In reality, this meeting of the female planet with the sisterhood is not as close as it may appear. The time taken for light to reach us from Venus decreases from 326 seconds at the beginning of the month, to 214 seconds at the end. Compare that to the 440 years that light takes to reach us from the Pleiades. When the Moon passes Venus on April 26, its light takes just 1.3 seconds to travel across the 392,000 kilometres that separate us from the Moon. That evening, both the Moon and Venus will display a crescent phase, though it will require binoculars or telescope to spot Venus’s crescent. As Venus tracks through Taurus, the Bull, it reaches a high northern declination. By the end of April it lies about 27°.8 north of the celestial equator, not far from the star Elnath, which is beta in the constellation of Taurus. The result is that Venus does not set until late in the night, indeed after midnight in the more northerly parts of Scotland. The Arctic circle will not see it set at all, and for a short period they will be ‘the land of the midnight Planet’. Conversely the Antarctic regions will not see it rise above their horizon for a similar period.

The other bright planets, Jupiter, Saturn and Mars are gathered in the morning sky as dawn begins to brighten in the south-east. They are joined by the Moon on April 15, to provide an attractive sight for those who are active during the early hours of the morning. Jupiter will be accompanied by its four Galilean Moons, Saturn will show its famous ring system, and Mars will display its russet colour than gives its title of The Red Planet.

After some months without a major meteor shower, April brings us the Lyrids. The particles that form the shower originate in comet Thatcher. This was discovered in 1861, in an orbit with a period over 400 years. At maximum, around 15-20 meteors per hour can be expected, radiating from a point near Vega, in the constellation of Lyra, the lyre. The Moon, just at new Moon, will not interfere, so observers should be on the look-out for bright fireballs at, or soon after the time of maximum on April 22.

Whilst scanning the sky for meteors, the observer will undoubtedly spot numerous satellites as they orbit the Earth. Among the most spectacular are the Starlink satellites which are launched in batches of 60 at a time. In the weeks after launch these 60 are still close together, and maybe spotted as ‘trains’ of lights each separated by a few seconds. The latest launch took place very recently. Among many other launches scheduled is an Argentian satellite call Saocom 1B. It will operate in conjunction with its twin Saocam 1A, and four Italian satellites. The size of the satellite indicates that it will be bright enough to be easily seen with the unaided eye.

April is a month of several anniversaries.

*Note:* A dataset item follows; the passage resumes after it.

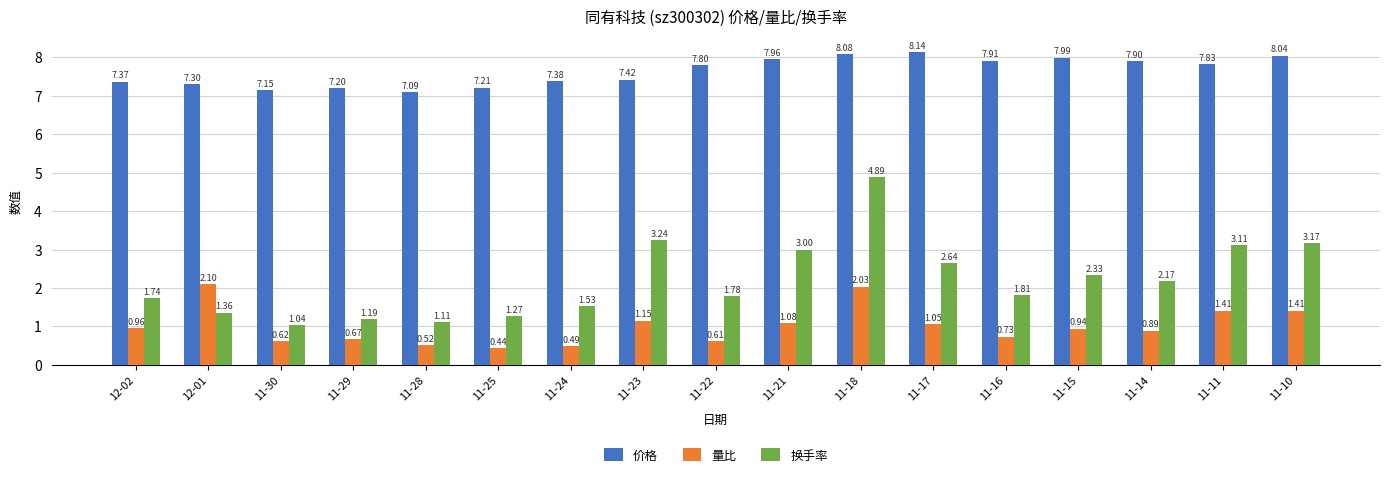

List the labels in order of 价格 value, smallest first.

11-28, 11-30, 11-29, 11-25, 12-01, 12-02, 11-24, 11-23, 11-22, 11-11, 11-14, 11-16, 11-21, 11-15, 11-10, 11-18, 11-17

The Royal observatory was opened in April 1896, the Visitor Centre in April 1981. Yuri Gagarin made the first manned orbit of the Earth in 1961, and the Hubble Space Telescope launched in April 1990. So it is celebrating 30 years of admirable research, but it is likely to be followed by the James Webb Space Telescope (JWST). This due for launch in 2021, and positioned almost one million miles from Earth. It should continue the enormous flow of astronomical data that we have received from Hubble.

Observers back here on Earth can meanwhile point their telescopes and cameras at the Full Moon that occurs on the night of April 7-8. This is a ‘Supermoon’ since it will be bigger and brighter than an average Full Moon. No doubt that the papers and other media will feature this.

Moon phases:

  • First Quarter: April 1 and 30
  • Full Moon: April 8
  • Last Quarter: April 14
  • New Moon April 23
Sky map for April 1st 2020

The maps show the sky at midnight BST on the 1st, 23:00 on the 16th and 22:00 on 30th. An arrow shows the motion of Venus.